> _PROVIDED DATA_
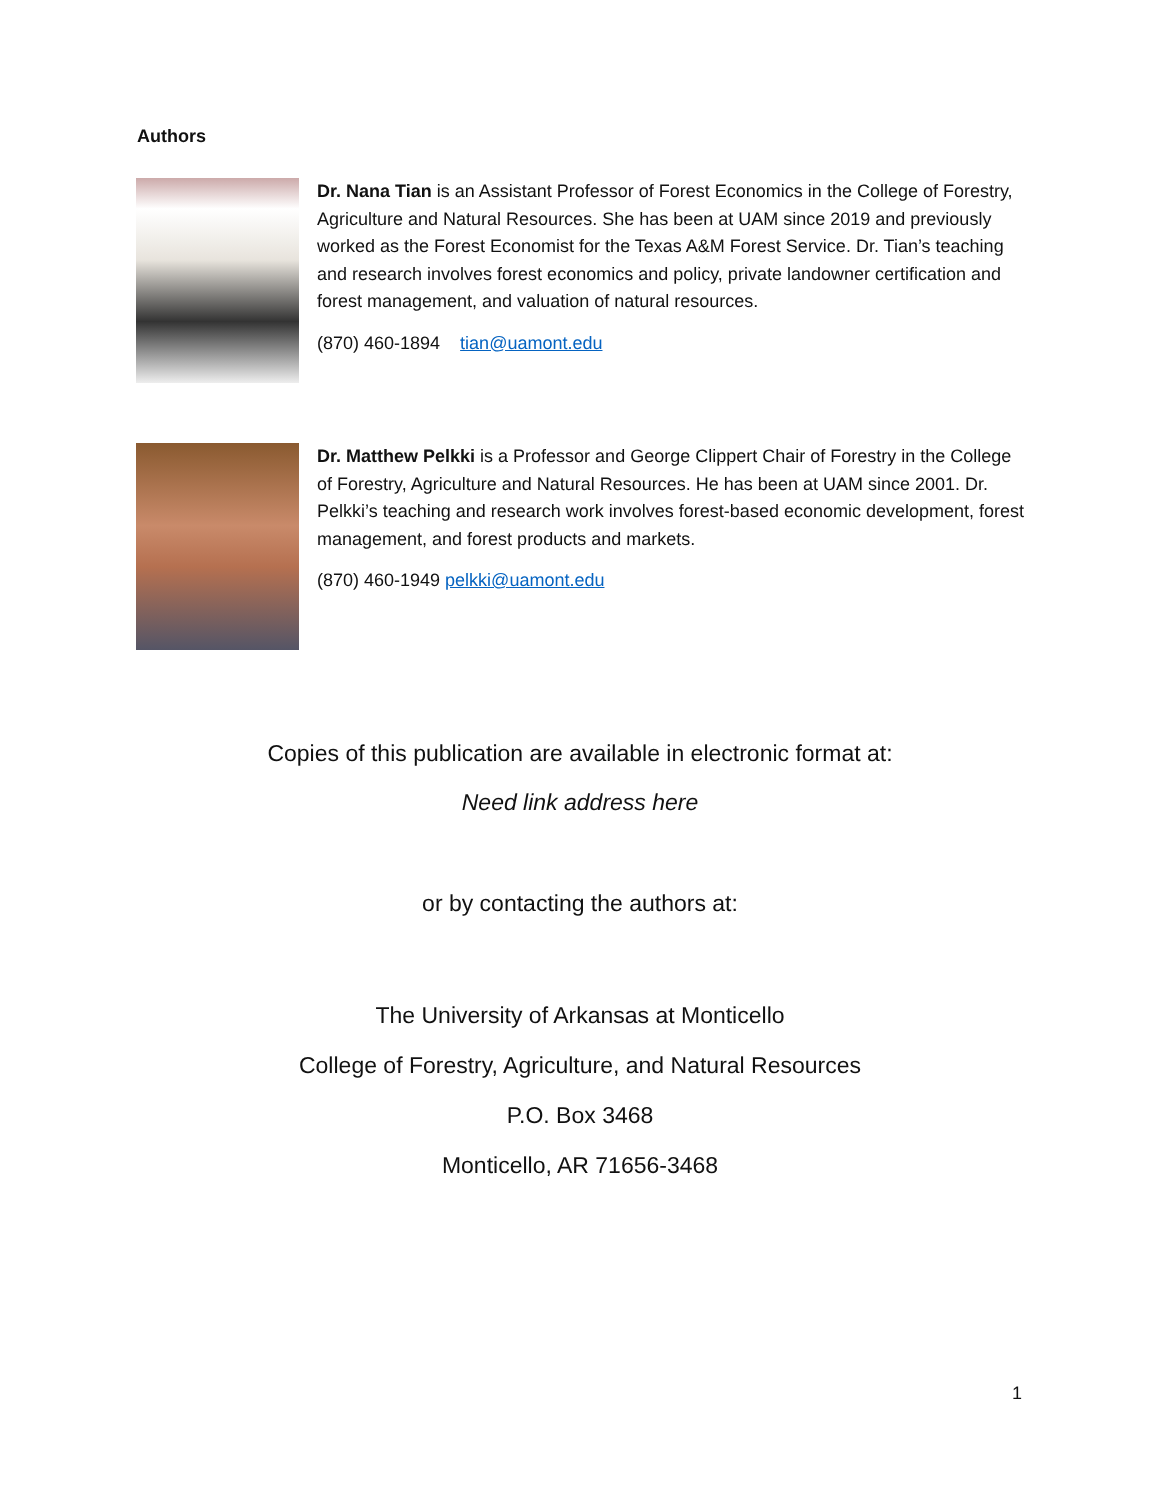Authors
Dr. Nana Tian is an Assistant Professor of Forest Economics in the College of Forestry, Agriculture and Natural Resources. She has been at UAM since 2019 and previously worked as the Forest Economist for the Texas A&M Forest Service. Dr. Tian’s teaching and research involves forest economics and policy, private landowner certification and forest management, and valuation of natural resources.
(870) 460-1894 tian@uamont.edu
Dr. Matthew Pelkki is a Professor and George Clippert Chair of Forestry in the College of Forestry, Agriculture and Natural Resources. He has been at UAM since 2001. Dr. Pelkki’s teaching and research work involves forest-based economic development, forest management, and forest products and markets.
(870) 460-1949 pelkki@uamont.edu
Copies of this publication are available in electronic format at:
Need link address here
or by contacting the authors at:
The University of Arkansas at Monticello
College of Forestry, Agriculture, and Natural Resources
P.O. Box 3468
Monticello, AR 71656-3468
1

> _WHAT THIS TASK INVOLVES_
Repeat only the lines running from the line that contains "or by contacting" through the last line above, inclusive.

> _WRITTEN RESPONSE_
or by contacting the authors at:
The University of Arkansas at Monticello
College of Forestry, Agriculture, and Natural Resources
P.O. Box 3468
Monticello, AR 71656-3468
1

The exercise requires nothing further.